Now, in our scenario, we’re told
that a student has a 200-gram mass of some unknown metal. The metal begins as a solid but
then is heated up to its melting point. And the student then measures how
much energy is absorbed by the metal in order for all of it to melt. So, our 200-gram sample has now
gone from completely solid to completely liquid. The student measures the energy
required for that phase transition from solid to liquid to be 79.6 kilojoules. Based on this information, we want
to figure out whether the student is working with aluminum, cobalt, iron, or
nickel. To figure that out, let’s recall a
mathematical relationship between specific latent heat, mass, and energy.

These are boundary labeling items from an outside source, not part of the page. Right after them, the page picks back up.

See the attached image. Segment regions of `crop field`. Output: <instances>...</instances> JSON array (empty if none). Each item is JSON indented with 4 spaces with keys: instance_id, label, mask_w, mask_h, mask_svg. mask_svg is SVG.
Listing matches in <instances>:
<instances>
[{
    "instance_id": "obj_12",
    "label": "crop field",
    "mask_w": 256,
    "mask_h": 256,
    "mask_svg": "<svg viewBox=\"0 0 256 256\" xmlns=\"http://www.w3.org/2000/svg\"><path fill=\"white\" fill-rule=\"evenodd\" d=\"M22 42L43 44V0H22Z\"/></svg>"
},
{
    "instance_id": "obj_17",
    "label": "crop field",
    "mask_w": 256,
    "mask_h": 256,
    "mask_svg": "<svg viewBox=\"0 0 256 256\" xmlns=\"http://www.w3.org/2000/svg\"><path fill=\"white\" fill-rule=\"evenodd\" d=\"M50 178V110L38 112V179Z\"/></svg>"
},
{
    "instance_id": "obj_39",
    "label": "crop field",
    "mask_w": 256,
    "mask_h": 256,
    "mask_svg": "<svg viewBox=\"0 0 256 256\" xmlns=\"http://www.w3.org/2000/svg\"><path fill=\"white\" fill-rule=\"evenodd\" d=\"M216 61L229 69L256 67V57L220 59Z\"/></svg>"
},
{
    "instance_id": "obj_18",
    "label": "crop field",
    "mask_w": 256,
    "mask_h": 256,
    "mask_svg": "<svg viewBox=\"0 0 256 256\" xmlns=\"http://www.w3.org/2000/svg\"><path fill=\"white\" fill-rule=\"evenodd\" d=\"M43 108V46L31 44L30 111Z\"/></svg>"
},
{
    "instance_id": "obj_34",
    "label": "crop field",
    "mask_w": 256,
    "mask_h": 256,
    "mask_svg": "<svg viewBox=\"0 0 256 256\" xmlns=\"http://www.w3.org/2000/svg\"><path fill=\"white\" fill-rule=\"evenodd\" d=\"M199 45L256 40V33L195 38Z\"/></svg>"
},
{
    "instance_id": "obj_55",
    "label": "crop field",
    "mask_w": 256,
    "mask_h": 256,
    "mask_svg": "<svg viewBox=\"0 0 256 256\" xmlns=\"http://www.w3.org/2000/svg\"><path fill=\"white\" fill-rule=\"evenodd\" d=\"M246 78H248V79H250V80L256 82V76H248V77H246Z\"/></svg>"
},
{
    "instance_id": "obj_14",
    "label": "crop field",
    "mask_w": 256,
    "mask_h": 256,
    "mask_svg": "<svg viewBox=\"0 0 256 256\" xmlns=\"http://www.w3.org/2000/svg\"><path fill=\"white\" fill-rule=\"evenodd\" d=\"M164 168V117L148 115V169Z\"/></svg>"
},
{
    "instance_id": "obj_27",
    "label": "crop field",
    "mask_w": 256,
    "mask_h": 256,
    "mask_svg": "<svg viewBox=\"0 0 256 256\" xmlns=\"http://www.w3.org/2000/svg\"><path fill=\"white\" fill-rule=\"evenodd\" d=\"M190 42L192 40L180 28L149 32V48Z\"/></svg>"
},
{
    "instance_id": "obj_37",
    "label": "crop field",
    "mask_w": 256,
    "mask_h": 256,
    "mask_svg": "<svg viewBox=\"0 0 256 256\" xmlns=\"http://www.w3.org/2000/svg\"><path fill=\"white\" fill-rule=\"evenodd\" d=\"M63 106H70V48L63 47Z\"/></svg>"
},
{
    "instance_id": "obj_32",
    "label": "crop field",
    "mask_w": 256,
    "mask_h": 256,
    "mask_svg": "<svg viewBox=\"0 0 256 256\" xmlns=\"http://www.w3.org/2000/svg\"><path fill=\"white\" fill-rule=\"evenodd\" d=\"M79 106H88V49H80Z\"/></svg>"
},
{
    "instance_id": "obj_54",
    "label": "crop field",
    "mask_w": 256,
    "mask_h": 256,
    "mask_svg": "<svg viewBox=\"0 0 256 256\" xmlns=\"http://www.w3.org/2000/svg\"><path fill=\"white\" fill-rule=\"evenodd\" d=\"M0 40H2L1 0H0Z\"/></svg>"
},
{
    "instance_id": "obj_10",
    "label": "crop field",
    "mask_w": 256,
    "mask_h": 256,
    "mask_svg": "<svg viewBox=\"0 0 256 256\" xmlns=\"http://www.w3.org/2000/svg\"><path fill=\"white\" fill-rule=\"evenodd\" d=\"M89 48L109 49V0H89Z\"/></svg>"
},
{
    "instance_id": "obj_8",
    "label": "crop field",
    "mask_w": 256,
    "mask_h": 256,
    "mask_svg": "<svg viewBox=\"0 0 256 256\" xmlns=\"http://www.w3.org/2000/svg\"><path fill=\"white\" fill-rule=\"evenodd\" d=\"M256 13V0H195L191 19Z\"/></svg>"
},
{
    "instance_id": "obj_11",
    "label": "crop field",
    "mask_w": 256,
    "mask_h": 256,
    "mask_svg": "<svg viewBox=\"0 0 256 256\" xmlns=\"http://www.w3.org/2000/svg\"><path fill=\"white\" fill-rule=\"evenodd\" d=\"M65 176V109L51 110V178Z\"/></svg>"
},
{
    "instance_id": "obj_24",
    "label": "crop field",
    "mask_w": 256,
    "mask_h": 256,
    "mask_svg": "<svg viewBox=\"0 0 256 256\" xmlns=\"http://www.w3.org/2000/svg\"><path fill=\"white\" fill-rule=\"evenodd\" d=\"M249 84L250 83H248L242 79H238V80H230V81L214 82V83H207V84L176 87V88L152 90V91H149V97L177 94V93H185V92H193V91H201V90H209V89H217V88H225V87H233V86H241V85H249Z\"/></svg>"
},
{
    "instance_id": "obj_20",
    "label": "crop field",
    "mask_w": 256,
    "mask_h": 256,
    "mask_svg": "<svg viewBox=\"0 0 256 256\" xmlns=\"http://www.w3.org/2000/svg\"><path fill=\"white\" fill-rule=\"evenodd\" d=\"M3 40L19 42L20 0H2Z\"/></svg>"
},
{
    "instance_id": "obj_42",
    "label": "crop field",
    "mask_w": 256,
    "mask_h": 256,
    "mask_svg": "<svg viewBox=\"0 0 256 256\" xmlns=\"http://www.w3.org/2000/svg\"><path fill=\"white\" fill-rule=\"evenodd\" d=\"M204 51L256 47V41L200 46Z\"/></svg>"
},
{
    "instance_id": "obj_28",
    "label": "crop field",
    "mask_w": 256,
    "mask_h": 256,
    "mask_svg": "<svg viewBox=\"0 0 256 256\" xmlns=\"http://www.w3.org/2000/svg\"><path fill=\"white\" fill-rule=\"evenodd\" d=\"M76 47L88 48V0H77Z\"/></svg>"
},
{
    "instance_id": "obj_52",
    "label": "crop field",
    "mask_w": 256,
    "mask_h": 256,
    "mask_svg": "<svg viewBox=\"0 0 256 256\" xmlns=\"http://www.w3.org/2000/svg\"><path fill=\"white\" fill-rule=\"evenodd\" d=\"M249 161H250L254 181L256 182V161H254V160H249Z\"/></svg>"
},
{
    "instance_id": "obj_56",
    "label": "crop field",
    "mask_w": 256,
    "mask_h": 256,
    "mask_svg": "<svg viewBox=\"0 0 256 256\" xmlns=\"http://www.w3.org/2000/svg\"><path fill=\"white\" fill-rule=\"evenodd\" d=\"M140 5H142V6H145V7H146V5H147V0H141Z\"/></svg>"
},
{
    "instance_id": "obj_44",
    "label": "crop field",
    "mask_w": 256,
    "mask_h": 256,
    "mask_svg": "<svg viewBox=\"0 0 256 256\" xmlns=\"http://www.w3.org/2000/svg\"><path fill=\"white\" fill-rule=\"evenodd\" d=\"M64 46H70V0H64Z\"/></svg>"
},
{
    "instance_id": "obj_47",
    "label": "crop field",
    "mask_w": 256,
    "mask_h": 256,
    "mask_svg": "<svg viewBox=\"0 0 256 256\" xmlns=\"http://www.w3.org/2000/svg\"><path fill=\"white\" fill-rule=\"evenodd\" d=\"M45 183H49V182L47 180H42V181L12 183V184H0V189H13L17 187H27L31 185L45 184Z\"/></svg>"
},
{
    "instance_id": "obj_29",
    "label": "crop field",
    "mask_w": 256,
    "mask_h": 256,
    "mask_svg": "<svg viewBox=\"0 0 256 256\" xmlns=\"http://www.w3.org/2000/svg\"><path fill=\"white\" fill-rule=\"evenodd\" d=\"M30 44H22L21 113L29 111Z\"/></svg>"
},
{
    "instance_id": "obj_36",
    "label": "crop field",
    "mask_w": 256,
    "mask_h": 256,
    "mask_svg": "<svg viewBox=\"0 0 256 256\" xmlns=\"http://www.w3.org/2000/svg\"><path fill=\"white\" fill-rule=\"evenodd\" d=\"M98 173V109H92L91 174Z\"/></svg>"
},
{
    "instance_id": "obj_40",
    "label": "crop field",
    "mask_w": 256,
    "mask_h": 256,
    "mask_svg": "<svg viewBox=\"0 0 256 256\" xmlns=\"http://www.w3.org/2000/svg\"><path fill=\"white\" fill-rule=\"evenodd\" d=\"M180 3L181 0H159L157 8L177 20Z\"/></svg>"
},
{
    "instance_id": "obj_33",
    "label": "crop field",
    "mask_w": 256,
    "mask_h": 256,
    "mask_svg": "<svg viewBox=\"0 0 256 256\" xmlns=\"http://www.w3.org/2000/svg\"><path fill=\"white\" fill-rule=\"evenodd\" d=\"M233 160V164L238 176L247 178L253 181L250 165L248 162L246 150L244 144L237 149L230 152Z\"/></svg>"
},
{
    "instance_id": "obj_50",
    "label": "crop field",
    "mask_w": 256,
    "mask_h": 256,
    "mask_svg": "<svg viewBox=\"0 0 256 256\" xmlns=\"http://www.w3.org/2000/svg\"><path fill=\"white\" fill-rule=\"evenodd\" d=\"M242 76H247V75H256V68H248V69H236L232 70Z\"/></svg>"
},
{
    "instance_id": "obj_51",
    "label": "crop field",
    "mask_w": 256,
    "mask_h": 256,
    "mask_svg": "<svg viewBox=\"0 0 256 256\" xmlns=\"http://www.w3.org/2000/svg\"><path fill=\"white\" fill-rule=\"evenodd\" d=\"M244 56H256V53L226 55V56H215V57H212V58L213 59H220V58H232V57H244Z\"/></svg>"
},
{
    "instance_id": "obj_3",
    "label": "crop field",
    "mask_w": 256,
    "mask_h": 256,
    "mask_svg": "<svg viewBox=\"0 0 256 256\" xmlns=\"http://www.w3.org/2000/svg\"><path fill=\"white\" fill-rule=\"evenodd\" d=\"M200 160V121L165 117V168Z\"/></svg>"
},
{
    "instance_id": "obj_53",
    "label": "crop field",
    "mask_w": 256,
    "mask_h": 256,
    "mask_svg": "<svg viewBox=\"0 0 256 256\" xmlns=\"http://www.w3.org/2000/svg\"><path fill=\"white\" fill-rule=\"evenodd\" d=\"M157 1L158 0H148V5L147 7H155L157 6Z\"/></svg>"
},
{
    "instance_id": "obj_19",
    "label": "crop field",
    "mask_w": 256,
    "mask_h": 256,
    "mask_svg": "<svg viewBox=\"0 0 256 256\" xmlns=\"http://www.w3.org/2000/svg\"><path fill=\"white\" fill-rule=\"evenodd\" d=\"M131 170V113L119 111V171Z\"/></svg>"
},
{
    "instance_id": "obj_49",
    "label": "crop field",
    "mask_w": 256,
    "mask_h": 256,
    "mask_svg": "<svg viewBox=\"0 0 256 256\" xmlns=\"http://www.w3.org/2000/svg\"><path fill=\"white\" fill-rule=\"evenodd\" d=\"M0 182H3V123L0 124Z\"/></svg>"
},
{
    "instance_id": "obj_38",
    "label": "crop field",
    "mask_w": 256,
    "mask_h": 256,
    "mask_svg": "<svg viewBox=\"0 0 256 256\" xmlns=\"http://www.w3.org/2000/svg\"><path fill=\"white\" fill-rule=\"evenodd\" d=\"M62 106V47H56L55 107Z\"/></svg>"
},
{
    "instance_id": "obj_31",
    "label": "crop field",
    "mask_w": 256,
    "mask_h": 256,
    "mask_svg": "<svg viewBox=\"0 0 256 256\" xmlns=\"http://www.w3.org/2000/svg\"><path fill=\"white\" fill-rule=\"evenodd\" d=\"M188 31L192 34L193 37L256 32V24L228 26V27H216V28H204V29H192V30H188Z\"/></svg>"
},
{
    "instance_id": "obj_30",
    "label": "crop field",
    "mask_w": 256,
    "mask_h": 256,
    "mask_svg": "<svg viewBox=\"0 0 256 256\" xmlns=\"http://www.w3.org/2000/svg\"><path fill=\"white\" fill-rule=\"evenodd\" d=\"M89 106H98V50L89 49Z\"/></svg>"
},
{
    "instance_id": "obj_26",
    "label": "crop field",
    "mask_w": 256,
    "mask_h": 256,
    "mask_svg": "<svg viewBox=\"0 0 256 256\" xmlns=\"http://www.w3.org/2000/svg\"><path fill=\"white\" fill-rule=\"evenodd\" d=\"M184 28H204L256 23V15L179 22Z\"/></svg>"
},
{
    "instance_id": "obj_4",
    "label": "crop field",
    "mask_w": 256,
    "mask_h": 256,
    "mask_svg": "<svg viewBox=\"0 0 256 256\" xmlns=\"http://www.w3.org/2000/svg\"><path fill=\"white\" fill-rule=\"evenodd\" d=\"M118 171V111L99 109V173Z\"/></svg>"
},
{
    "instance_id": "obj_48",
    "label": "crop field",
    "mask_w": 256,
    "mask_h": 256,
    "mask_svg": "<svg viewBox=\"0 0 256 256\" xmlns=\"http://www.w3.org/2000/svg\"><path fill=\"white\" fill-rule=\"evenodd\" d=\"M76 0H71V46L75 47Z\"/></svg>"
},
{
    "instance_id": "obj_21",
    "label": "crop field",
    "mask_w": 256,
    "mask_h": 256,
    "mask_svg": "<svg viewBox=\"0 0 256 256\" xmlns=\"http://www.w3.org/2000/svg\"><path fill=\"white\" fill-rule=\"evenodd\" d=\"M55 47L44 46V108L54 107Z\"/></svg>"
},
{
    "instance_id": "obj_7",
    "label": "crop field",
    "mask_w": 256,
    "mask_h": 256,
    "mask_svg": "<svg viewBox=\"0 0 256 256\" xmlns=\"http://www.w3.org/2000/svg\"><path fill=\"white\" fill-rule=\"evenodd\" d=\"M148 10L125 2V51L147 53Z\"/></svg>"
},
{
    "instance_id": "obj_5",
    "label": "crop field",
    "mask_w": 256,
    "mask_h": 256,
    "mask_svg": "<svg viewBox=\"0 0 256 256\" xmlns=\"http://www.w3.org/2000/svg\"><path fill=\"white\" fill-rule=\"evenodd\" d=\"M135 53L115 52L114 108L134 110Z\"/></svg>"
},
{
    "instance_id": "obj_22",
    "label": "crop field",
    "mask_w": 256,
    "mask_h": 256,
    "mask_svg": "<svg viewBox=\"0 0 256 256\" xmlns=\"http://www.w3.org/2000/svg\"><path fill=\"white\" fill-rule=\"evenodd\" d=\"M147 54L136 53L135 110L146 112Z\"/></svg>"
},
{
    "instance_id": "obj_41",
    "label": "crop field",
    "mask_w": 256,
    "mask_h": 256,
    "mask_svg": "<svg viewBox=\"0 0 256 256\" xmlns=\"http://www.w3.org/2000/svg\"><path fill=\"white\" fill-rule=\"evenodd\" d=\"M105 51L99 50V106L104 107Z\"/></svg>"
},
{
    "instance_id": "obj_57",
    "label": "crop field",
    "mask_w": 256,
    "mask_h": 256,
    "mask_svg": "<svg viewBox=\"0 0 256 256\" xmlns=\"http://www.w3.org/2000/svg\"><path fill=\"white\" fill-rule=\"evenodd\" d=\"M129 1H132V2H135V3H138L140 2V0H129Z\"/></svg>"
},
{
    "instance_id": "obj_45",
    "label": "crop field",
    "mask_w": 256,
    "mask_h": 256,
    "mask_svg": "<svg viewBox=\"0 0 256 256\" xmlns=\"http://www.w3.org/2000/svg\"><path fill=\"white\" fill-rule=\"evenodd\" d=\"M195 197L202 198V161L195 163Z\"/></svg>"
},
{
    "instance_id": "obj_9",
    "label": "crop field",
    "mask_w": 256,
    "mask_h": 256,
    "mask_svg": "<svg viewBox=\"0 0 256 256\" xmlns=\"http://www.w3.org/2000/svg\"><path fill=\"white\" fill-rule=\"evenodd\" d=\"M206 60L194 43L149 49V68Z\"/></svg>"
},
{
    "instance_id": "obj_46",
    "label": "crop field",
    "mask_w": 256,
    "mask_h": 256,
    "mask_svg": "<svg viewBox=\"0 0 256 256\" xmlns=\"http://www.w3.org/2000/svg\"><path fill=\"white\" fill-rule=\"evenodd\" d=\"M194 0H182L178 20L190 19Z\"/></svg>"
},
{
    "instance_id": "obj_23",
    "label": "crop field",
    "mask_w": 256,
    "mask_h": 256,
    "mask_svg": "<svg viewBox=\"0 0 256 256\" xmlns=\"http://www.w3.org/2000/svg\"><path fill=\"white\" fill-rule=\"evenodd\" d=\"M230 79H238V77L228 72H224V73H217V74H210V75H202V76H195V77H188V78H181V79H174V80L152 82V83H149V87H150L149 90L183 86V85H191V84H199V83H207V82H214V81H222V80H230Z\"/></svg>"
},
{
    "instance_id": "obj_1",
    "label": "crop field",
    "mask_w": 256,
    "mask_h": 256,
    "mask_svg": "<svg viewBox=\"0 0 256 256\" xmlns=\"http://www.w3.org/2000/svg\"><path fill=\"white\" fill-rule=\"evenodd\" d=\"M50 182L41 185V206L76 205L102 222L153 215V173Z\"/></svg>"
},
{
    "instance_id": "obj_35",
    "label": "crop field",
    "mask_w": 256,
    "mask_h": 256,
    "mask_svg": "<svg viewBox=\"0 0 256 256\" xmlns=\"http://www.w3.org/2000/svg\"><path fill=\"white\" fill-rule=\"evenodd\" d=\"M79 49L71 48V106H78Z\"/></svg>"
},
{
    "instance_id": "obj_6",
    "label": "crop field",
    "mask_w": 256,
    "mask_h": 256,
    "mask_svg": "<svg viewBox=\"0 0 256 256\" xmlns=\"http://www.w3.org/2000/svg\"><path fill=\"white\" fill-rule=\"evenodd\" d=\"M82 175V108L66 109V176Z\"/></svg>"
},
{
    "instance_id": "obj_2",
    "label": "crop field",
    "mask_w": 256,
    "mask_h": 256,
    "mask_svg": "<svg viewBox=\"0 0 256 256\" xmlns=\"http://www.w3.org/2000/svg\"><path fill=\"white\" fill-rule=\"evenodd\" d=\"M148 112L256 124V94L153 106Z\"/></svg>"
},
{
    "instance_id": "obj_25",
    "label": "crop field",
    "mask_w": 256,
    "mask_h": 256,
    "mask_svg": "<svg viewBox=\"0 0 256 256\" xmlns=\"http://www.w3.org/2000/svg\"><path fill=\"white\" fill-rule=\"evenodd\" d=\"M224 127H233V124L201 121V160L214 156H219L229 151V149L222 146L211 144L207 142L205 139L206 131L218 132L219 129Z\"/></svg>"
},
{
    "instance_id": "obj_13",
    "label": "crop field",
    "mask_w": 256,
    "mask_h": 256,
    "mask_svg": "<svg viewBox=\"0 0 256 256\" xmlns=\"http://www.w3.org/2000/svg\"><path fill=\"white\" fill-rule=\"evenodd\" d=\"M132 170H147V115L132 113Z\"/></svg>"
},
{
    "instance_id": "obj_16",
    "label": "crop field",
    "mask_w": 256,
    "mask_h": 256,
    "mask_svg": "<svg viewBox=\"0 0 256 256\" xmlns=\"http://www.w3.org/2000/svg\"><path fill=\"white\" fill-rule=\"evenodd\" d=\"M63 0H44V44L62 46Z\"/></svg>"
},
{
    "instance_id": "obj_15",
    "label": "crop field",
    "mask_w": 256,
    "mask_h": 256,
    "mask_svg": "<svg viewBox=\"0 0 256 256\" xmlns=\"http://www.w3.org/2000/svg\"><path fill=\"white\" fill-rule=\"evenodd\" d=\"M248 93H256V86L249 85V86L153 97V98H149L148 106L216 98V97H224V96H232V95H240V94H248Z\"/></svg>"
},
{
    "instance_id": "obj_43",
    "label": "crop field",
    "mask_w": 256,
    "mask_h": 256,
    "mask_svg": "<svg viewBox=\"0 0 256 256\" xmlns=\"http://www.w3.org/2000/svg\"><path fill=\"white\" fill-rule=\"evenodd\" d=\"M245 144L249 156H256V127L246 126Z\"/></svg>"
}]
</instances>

In general, the energy, 𝐸,
required to affect a phase transition is equal to the mass of the substance going
through that transition multiplied by the specific latent heat of that
substance. Looking again at our table, we’re
given the specific latent heat, in particular of fusion, for these four different
metals. In other words, for these metals,
we know capital 𝐿. But we don’t yet know the specific
latent heat of fusion of the unknown metal that our student is working with. It’s that that we want to identify
to know which of the four metals we’re using. Now, here’s what we do know about
our unknown metal and the energy involved. First, we know the mass of our
sample. That’s given as 200 grams. And we also know how much energy it
took to completely melt this sample of metal. We can call that energy 𝐸, and
we’re told that it’s equal to 79.6 kilojoules, 79.6 thousand joules.

Now, taking a look back over at our
expression for the energy 𝐸 in terms of the mass and the specific latent heat. We can see that if we divide both
sides by the mass involved, then that term cancels from the right and we arrive at a
mathematically equivalent statement. That the energy involved in this
transition divided by the mass of the substance is equal to the specific latent heat
of that substance. And it’s that value, capital 𝐿,
that we want to solve for for our as-yet-unknown metal.

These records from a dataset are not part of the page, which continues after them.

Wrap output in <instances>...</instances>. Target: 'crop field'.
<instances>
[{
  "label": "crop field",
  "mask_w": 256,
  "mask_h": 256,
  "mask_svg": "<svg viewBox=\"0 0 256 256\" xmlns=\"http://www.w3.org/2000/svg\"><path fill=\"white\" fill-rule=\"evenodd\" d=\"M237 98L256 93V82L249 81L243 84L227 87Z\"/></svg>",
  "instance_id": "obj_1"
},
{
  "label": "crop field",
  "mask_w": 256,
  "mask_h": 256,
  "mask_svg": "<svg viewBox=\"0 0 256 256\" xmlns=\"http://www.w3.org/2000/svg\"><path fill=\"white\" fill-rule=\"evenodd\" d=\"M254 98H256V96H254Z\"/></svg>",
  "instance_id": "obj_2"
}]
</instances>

So, to do it, we’ll divide the
energy we needed to melt the metal by the mass of the sample. In other words, we’ll divide 79.6
kilojoules by 200 grams. But before we do that, notice the
units in which our specific latent heats of fusion are given. They’re kilojoules per
kilogram. And we have kilojoules per
gram. So, before we do this division,
we’ll want to convert our mass into units of kilograms. We can recall that one kilogram of
mass is equal to 1000 grams, which means that to convert 200 grams into kilograms,
we’ll shift the decimal place three spots to the left, at which point we can see
that 200 grams is equal to 0.200 kilograms.

Looking at the units in our
fraction now, we see that they’re kilojoules per kilogram. They’re a match for the units in
terms of which the specific latent heats of fusion of these metals are given. So, we’re ready to divide. When we do, we find a result of 398
kilojoules per kilogram. And looking through our table, we
see that this is a match for the specific latent heat of fusion of aluminum. These tells us that the metal the
student is working with is aluminum.